Pull out every line below holding the word "linear".
· · ·
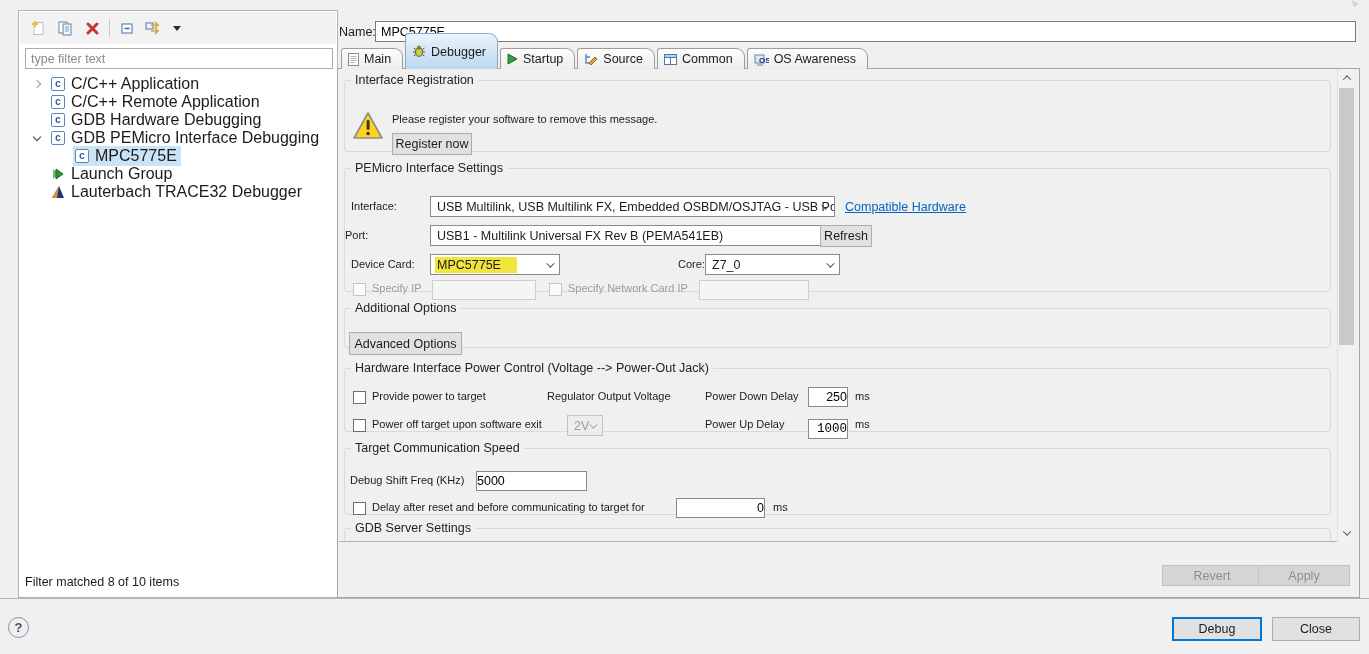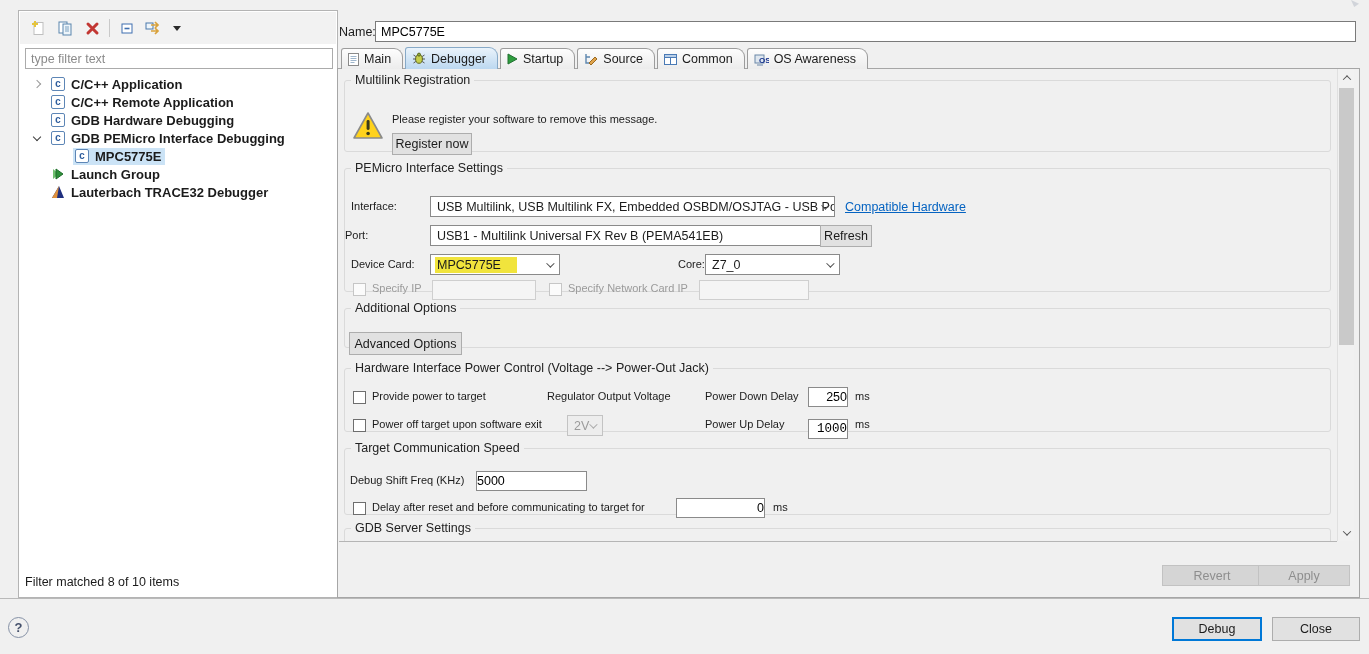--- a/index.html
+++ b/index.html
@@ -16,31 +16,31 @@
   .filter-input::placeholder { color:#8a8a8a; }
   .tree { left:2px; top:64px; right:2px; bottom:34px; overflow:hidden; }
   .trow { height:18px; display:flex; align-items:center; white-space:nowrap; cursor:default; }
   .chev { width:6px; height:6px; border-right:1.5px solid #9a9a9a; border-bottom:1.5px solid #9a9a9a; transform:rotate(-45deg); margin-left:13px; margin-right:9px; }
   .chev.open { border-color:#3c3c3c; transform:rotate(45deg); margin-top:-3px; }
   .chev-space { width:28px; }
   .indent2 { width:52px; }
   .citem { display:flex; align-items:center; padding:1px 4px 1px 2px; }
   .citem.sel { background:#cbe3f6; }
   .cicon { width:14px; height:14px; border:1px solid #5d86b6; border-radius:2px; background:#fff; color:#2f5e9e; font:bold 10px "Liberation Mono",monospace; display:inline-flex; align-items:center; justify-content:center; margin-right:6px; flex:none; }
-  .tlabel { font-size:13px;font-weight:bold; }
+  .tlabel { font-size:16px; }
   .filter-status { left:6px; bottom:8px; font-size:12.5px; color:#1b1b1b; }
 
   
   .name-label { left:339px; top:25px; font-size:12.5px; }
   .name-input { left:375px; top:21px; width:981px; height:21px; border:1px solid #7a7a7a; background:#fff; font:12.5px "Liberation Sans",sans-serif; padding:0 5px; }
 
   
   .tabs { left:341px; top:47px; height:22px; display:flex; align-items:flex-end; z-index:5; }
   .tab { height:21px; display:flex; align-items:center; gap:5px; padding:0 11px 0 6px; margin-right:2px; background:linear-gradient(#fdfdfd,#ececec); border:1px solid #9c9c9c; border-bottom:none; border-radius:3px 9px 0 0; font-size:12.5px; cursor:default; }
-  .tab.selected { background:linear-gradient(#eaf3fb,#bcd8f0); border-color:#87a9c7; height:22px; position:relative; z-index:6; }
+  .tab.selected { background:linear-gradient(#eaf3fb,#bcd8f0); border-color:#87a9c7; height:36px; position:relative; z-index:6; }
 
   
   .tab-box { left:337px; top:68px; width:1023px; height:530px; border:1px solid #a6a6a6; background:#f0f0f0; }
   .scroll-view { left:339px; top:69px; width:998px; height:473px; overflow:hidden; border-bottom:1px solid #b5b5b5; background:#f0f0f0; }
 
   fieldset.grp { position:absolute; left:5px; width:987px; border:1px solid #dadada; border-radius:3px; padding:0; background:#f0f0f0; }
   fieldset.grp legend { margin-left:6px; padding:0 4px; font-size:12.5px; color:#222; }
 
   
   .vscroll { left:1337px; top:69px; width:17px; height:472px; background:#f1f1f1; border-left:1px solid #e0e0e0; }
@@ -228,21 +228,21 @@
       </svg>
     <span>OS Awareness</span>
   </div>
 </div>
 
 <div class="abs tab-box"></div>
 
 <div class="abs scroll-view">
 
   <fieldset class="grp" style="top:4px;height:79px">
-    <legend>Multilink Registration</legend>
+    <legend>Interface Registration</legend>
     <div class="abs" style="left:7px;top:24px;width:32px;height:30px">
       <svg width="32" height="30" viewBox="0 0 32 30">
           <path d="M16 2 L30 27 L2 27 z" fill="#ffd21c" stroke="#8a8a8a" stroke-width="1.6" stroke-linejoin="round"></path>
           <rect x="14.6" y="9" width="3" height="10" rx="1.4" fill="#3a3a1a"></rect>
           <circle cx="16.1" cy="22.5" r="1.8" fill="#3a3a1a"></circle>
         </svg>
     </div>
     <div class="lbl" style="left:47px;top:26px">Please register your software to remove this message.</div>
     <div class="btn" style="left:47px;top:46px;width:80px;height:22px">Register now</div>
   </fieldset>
· · ·
Reply
   .tab { height:21px; display:flex; align-items:center; gap:5px; padding:0 11px 0 6px; margin-right:2px; background:linear-gradient(#fdfdfd,#ececec); border:1px solid #9c9c9c; border-bottom:none; border-radius:3px 9px 0 0; font-size:12.5px; cursor:default; }
-  .tab.selected { background:linear-gradient(#eaf3fb,#bcd8f0); border-color:#87a9c7; height:22px; position:relative; z-index:6; }
+  .tab.selected { background:linear-gradient(#eaf3fb,#bcd8f0); border-color:#87a9c7; height:36px; position:relative; z-index:6; }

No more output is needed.